━━━━━ Material for this task ━━━━━
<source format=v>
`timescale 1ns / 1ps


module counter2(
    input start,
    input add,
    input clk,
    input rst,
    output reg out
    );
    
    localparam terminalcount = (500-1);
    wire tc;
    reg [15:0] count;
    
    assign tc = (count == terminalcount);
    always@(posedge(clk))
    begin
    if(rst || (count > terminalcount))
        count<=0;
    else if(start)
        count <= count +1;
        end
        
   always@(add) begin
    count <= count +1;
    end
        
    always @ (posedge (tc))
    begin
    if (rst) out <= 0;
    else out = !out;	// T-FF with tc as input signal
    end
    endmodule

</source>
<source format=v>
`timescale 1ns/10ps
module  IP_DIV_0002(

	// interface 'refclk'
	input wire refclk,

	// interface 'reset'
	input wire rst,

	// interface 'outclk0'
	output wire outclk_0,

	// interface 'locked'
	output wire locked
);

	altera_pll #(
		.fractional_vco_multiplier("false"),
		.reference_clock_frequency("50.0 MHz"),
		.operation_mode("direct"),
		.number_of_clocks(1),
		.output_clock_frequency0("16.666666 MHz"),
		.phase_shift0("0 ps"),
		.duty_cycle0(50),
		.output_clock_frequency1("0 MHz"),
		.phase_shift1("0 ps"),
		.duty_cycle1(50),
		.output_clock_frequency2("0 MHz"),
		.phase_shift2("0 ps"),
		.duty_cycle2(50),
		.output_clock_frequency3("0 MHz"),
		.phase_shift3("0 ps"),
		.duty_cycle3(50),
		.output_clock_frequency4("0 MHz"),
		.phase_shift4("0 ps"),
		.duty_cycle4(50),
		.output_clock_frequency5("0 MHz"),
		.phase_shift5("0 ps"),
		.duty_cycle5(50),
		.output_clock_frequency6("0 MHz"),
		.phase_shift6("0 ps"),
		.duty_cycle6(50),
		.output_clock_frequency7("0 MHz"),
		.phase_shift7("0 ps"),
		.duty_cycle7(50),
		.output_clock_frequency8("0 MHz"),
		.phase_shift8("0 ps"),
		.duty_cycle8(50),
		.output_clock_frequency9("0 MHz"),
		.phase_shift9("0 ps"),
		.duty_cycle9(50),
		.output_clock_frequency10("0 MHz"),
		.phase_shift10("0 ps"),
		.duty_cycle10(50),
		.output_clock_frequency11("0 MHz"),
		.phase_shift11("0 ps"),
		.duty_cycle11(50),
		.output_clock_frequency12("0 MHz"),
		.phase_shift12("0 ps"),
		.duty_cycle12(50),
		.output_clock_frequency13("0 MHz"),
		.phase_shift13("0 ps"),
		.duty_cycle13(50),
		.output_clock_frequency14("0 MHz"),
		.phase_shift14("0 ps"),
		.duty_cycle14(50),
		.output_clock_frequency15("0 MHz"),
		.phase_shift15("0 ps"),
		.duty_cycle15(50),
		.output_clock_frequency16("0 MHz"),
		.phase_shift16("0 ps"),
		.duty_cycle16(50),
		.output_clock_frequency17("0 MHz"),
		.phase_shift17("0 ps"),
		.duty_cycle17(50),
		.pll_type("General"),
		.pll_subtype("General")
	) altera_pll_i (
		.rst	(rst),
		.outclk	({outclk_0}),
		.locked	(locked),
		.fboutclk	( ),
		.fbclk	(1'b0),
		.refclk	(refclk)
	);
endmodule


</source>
━━━━━
━━━━━ Material for this task ━━━━━
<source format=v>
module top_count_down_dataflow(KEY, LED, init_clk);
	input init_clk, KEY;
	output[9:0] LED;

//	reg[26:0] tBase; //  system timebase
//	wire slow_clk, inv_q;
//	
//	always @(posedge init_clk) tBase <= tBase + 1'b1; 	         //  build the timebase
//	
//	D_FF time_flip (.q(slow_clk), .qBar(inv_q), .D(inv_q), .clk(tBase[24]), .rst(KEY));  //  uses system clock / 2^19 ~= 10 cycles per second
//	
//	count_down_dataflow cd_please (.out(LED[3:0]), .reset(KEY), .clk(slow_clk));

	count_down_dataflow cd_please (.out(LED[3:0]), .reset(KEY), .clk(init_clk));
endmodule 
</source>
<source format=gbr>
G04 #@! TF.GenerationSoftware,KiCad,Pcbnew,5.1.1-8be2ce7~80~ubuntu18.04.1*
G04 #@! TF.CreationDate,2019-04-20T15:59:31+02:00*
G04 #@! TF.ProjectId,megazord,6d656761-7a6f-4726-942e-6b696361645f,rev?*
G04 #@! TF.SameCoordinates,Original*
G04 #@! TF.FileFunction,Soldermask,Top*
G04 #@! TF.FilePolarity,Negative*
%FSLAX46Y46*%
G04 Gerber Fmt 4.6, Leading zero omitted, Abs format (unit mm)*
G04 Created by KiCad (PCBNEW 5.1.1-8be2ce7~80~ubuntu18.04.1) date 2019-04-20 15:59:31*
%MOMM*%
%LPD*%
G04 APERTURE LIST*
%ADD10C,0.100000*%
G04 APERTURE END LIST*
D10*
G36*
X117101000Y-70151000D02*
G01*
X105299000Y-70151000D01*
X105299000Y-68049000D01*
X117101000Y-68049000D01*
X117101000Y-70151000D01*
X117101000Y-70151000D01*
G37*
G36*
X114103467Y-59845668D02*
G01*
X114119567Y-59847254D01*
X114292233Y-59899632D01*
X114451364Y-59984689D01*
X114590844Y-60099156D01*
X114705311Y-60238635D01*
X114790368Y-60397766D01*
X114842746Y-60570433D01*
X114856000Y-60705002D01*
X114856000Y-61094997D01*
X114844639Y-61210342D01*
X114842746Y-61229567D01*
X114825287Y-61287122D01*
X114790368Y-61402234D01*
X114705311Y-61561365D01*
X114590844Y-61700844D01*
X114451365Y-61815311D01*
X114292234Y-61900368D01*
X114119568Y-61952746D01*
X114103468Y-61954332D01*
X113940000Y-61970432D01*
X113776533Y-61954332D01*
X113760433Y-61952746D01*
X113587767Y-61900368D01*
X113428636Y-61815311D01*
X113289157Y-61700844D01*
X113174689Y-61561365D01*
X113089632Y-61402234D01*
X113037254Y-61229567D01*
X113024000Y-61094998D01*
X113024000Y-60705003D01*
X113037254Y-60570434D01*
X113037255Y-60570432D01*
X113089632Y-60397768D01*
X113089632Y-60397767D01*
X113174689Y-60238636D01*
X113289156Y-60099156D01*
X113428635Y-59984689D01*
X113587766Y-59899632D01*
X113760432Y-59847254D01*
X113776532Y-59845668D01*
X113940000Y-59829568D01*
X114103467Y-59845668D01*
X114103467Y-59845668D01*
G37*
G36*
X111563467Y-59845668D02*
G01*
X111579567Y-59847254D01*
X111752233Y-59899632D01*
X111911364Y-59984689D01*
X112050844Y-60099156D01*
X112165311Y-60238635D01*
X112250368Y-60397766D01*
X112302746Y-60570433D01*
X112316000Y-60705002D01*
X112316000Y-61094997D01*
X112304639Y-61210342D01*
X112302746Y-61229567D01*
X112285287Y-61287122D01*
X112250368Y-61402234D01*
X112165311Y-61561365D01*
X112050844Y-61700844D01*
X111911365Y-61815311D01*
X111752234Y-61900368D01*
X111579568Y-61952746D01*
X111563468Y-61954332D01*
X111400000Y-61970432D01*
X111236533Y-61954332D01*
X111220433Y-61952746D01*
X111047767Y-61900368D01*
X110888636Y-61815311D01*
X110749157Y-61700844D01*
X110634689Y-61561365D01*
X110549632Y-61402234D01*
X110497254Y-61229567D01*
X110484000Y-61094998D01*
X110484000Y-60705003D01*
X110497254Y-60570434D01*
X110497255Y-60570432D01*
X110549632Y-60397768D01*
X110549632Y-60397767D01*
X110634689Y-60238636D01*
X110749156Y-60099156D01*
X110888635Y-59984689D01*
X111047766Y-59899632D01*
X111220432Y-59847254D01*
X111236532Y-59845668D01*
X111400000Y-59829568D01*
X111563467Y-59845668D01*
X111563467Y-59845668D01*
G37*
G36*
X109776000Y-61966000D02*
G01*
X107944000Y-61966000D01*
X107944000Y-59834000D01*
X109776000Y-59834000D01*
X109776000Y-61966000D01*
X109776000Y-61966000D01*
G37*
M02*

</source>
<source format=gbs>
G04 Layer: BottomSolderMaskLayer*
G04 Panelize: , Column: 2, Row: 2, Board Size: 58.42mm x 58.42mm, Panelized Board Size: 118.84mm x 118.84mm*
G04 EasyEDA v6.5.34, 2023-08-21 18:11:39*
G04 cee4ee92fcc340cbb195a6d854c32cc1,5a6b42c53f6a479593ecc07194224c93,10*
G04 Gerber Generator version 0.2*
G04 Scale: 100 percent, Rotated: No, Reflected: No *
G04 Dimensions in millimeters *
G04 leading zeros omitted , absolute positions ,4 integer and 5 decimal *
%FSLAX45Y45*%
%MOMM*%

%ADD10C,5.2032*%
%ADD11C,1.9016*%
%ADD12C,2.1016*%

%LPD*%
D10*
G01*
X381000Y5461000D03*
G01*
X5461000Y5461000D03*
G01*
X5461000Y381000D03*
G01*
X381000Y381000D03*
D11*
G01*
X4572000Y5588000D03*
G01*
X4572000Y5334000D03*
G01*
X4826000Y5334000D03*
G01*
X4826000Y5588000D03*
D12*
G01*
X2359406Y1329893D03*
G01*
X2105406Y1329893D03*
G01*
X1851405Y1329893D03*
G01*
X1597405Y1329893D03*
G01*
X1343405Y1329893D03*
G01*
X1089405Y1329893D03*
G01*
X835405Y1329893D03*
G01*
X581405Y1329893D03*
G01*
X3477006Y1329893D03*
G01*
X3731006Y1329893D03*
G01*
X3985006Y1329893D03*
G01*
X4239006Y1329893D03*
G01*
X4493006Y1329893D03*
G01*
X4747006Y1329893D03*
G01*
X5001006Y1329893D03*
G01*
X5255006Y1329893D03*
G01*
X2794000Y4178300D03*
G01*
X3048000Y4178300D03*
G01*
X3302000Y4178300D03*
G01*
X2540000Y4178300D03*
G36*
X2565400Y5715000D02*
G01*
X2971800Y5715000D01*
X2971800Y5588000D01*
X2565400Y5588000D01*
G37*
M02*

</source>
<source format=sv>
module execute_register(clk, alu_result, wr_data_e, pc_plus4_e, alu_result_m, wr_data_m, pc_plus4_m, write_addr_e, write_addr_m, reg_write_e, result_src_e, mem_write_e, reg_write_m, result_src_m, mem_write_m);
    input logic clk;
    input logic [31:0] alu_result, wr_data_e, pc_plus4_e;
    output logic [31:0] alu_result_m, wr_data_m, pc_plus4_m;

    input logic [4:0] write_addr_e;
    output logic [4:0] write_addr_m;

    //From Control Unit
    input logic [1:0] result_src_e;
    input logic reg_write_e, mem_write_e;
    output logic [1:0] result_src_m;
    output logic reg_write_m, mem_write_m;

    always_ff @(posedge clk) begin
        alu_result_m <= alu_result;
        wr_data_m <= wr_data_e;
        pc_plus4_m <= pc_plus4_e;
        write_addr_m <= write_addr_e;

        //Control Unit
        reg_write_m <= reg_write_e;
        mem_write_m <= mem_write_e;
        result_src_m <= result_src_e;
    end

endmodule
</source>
━━━━━
━━━━━ Material for this task ━━━━━
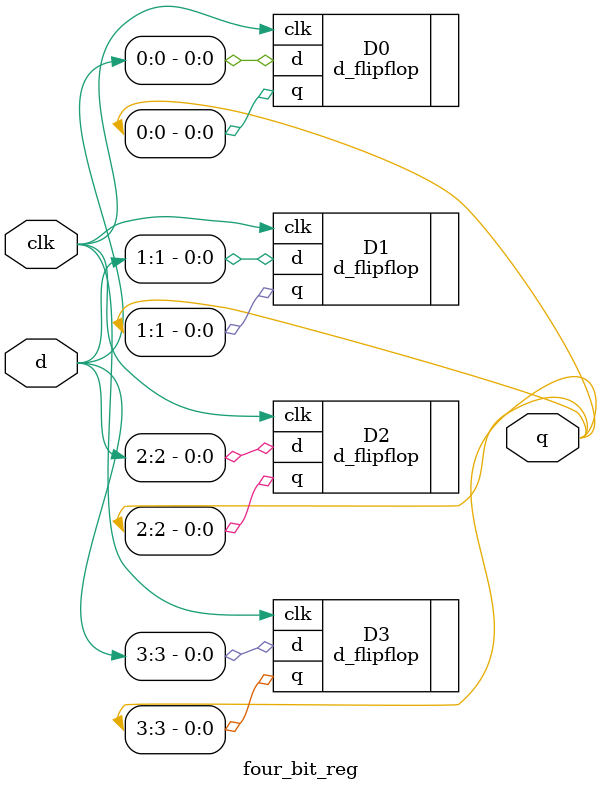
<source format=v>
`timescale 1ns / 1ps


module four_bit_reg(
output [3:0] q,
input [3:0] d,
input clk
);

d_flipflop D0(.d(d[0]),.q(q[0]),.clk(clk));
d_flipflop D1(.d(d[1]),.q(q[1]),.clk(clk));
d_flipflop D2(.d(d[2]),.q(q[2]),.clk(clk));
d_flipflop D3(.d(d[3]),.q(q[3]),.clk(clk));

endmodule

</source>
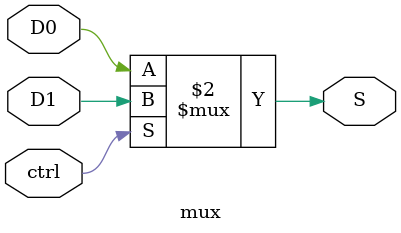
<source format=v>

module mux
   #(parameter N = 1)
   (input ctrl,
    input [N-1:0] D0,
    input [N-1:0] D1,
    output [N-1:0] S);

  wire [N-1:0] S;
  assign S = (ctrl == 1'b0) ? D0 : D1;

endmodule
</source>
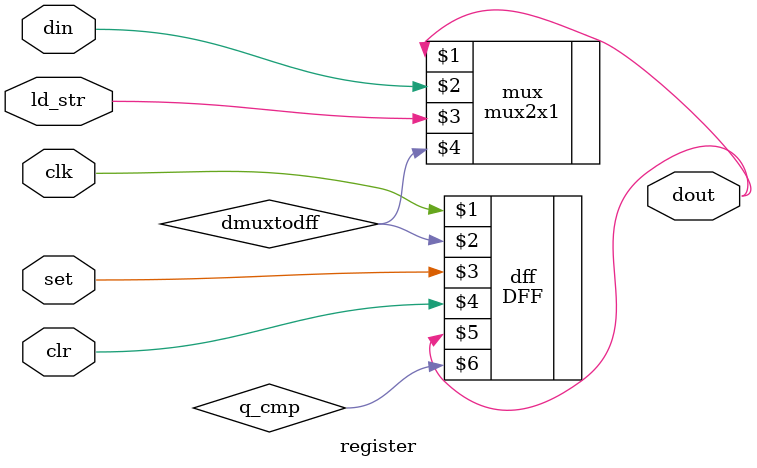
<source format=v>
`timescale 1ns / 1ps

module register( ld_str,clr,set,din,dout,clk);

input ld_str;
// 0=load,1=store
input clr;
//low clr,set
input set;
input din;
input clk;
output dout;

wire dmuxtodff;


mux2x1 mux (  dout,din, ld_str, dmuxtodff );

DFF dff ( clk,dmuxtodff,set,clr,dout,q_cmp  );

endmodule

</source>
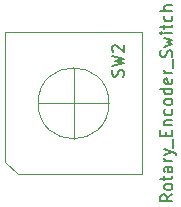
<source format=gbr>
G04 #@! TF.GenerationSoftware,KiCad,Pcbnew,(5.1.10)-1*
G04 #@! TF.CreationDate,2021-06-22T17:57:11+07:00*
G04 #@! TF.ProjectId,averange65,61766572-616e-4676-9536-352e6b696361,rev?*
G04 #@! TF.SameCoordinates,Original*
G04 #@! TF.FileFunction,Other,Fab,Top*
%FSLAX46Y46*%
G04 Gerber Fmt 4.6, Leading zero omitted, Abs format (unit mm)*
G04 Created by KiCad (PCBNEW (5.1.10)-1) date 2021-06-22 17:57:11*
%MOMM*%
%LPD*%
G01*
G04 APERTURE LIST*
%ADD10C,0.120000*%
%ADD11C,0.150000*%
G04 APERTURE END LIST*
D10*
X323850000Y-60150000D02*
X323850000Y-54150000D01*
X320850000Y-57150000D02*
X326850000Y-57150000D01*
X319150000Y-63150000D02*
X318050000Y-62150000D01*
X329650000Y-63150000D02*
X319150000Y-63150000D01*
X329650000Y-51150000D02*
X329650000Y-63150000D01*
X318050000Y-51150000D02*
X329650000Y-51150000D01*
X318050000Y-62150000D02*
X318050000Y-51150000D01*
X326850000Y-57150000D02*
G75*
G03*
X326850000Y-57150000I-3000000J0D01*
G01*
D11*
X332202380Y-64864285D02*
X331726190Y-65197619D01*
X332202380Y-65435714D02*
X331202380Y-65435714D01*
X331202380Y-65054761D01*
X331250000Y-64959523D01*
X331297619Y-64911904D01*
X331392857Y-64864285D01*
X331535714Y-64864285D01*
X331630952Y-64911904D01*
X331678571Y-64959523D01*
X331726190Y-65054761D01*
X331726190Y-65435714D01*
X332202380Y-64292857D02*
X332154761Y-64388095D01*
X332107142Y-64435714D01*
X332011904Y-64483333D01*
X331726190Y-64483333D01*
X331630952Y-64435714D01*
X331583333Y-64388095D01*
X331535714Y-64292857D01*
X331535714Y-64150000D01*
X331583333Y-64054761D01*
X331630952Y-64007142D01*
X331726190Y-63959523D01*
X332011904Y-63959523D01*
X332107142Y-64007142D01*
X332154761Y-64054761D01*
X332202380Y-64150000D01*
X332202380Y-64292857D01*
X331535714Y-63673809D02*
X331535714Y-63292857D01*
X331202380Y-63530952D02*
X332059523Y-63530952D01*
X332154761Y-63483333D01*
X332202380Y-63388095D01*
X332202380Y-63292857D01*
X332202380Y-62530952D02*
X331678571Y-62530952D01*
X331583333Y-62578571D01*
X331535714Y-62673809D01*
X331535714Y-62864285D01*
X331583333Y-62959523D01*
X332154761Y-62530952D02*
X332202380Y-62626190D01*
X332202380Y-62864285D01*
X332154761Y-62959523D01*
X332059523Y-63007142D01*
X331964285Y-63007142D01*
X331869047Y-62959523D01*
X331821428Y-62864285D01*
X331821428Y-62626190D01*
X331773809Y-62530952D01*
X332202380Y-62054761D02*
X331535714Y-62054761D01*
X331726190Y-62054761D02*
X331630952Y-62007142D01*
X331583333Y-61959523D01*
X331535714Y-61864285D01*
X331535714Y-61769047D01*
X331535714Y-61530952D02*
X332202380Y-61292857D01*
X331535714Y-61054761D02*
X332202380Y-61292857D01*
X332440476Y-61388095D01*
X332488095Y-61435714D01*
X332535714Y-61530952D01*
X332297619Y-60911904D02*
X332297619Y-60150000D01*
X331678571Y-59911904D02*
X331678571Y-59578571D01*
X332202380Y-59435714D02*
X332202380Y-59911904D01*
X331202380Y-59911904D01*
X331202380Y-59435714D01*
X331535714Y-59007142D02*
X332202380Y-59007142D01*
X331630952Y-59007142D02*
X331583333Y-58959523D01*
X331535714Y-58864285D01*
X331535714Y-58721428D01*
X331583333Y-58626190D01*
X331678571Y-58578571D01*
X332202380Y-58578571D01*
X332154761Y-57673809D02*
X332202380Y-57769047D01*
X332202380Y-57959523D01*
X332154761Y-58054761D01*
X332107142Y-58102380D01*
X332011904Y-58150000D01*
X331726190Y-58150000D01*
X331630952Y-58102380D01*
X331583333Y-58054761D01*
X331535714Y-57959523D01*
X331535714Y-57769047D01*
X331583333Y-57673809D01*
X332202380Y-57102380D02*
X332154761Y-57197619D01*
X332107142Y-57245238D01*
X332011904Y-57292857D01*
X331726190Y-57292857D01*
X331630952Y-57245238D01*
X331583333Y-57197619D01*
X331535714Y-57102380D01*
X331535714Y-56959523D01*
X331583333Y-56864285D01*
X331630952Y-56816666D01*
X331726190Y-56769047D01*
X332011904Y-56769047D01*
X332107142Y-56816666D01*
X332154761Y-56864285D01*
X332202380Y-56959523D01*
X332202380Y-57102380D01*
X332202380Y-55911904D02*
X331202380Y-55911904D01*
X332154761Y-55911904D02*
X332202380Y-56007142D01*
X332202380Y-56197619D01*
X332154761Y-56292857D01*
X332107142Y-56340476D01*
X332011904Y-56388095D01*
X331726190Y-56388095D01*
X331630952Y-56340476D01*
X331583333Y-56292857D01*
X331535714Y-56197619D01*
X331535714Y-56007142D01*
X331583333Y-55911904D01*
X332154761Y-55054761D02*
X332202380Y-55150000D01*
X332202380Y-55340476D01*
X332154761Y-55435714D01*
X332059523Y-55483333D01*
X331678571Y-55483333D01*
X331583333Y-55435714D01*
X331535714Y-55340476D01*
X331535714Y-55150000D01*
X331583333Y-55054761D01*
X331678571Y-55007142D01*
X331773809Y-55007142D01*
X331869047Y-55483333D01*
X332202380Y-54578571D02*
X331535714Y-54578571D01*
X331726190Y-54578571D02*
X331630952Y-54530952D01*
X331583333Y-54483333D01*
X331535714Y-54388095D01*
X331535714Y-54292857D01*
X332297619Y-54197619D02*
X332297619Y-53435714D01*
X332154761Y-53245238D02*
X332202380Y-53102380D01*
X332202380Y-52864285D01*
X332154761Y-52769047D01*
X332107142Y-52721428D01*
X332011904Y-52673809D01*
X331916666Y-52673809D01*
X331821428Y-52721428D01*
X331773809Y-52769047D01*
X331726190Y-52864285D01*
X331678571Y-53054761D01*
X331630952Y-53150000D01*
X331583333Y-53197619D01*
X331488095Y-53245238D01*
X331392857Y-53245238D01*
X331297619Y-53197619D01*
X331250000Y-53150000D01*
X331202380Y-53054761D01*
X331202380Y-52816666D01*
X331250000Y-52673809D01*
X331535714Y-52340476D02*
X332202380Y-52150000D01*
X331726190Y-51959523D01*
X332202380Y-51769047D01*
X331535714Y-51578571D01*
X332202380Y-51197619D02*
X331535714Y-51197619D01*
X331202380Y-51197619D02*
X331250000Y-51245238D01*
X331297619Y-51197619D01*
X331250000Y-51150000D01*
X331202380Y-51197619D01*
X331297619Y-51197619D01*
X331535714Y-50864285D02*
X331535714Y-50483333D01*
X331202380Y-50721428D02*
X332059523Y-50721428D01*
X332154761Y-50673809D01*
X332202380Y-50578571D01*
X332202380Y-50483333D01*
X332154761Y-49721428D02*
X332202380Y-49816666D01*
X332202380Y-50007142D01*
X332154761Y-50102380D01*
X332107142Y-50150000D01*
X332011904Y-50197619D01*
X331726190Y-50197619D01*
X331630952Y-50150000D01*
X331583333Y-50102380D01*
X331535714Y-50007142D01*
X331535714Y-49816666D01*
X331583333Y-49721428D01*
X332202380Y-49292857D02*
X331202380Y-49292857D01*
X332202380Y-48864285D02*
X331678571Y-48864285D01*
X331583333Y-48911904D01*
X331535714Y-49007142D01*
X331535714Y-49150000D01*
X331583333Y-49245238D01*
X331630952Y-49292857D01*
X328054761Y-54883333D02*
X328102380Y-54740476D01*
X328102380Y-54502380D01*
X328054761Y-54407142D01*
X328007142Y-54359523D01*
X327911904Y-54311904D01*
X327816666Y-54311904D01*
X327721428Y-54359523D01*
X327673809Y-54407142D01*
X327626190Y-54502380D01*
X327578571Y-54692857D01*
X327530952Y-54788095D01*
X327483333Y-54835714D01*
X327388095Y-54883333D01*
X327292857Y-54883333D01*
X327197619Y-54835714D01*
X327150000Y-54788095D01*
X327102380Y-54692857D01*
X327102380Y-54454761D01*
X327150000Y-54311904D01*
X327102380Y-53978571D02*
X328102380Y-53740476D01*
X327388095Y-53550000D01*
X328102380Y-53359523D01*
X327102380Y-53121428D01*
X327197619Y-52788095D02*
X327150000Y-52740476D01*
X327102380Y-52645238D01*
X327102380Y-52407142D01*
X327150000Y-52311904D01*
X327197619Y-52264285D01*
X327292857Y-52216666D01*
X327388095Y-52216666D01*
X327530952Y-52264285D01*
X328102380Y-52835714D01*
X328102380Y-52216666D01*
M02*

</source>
━━━━━
#### Task directions:
In how many lines of the entries does "posedge" appear? Reply with only the number.

#### The answer:
4